Patrícia Sequeira, tal como Inês, quis desmistificar na longa-metragem alguma da frieza associada a Snu Abecassis. “No caso do Pedro Almendra era complicado não se colar a personagem a Sá Carneiro. O desafio era, ao contrário da Inês com a Snu, representar alguém muito conhecido. Desde logo fui buscar as parecenças físicas que têm. Mas não procurei o Sá Carneiro no Pedro, apenas a ‘sensação’ de Sá Carneiro. A Snu já foi preciso ‘fabricar’. Há só aquela ideia vaga de que é uma nórdica, muito elegante e fria. O que disse à Inês é que a Snu não podia ser assim tão fria. Tentámos percebê-la e interpretá-la. Naquilo que é essencial no ser humano ela não era fria. Era realmente preocupada com as pessoas. Aquilo de nórdico que ela nos trouxe foi a objetividade, a assertividade, a frontalidade. Se calhar o Portugal da época precisava disso. Não era frieza.”

Concluída a rodagem, o filme com um orçamento de pouco mais de um milhão de euros, estreia-se a 27 de setembro no cinema. Os atores partem com certezas que no começo não tinham. “Acho que é uma época tão bonita, esteticamente, a nível político, social. Agora é tão diferente. Mostra-se tudo e mais alguma coisa da vida privada. E a política já não é de todo o que era naquela época, já não é efervescente. É só a luta de poderes e a corrupção. É pertinente ter este filme agora também por causa disso”, lembra Inês Castel-Branco.

Pedro guarda o homem. Os homens. “Fiquei a admirar o Francisco Sá Carneiro. Muito mesmo. Mesmo até politicamente – e mesmo não sendo eu de direita. Porque ele tinha um pensamento, na altura, muito concreto, muito voltado para o futuro. Ficámos a admirá-los. São personagens encantadores. Mas ficámos igualmente a admirar outras personagens da história, como o marido da Snu, o Vasco Abecassis, que eu não conhecia e que reagiu muito bem a isto tudo. Acho incrível como é que alguém reage como aquele homem reagiu, protege aquela família, e a seguir ao acidente ainda cuida do filho do Francisco Sá Carneiro.”

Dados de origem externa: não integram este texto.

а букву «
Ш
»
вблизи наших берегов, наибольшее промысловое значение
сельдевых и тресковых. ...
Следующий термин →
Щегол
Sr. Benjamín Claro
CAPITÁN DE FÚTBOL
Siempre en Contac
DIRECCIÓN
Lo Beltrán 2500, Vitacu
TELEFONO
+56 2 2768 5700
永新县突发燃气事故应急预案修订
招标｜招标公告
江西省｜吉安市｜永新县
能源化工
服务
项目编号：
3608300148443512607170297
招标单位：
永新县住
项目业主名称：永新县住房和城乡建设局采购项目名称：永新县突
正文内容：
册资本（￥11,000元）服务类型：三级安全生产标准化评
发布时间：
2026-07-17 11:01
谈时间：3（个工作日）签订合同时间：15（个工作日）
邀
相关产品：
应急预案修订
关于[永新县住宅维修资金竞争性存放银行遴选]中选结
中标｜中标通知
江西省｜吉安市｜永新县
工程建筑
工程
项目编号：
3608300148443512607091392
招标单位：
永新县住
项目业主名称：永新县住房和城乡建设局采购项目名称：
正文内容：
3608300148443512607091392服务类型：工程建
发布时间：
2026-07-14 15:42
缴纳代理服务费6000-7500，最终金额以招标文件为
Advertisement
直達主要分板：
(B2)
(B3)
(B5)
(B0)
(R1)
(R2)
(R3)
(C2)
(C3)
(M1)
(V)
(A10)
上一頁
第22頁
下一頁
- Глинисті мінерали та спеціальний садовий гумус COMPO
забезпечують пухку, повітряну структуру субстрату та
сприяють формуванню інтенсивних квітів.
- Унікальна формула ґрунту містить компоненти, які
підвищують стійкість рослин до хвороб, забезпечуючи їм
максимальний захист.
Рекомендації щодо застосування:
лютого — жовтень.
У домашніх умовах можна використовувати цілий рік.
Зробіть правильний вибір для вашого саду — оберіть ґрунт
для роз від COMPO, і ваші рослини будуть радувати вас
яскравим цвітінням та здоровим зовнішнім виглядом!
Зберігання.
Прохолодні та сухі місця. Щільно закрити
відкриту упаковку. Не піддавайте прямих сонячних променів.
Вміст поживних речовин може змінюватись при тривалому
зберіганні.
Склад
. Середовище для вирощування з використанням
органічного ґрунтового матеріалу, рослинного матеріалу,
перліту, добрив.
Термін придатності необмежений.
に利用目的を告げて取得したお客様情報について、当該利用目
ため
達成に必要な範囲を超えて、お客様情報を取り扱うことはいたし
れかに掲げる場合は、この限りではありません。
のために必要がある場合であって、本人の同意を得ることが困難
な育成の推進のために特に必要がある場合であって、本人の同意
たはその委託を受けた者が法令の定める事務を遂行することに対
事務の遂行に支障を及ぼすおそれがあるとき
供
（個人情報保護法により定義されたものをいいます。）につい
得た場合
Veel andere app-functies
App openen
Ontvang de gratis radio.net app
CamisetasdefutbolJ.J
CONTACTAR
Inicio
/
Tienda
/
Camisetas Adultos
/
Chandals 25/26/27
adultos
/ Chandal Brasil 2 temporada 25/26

“Eu já os admirava de alguma maneira quando comecei o processo. Neste momento não só admiro como já me sinto um bocadinho ‘amiga’ de ambos. E saio do filme com a convicção de que Portugal teria sido diferente sem aquele acidente de avião. Eles tinham um projeto e uma missão. E seria interessante, pelo menos, ver como é que ia correr”, conclui a realizadora Patrícia Sequeira.

Os atores terminam a entrevista, Pedro Almendra bastante fustigado pela gripe e pouco depois abandonam o Palácio Nacional da Ajuda, que o dia seguinte seria o último de rodagem. A banda que não o foi e os figurantes continuam na Sala D. João VI a gravar a mesma dança. Uma e outra vez.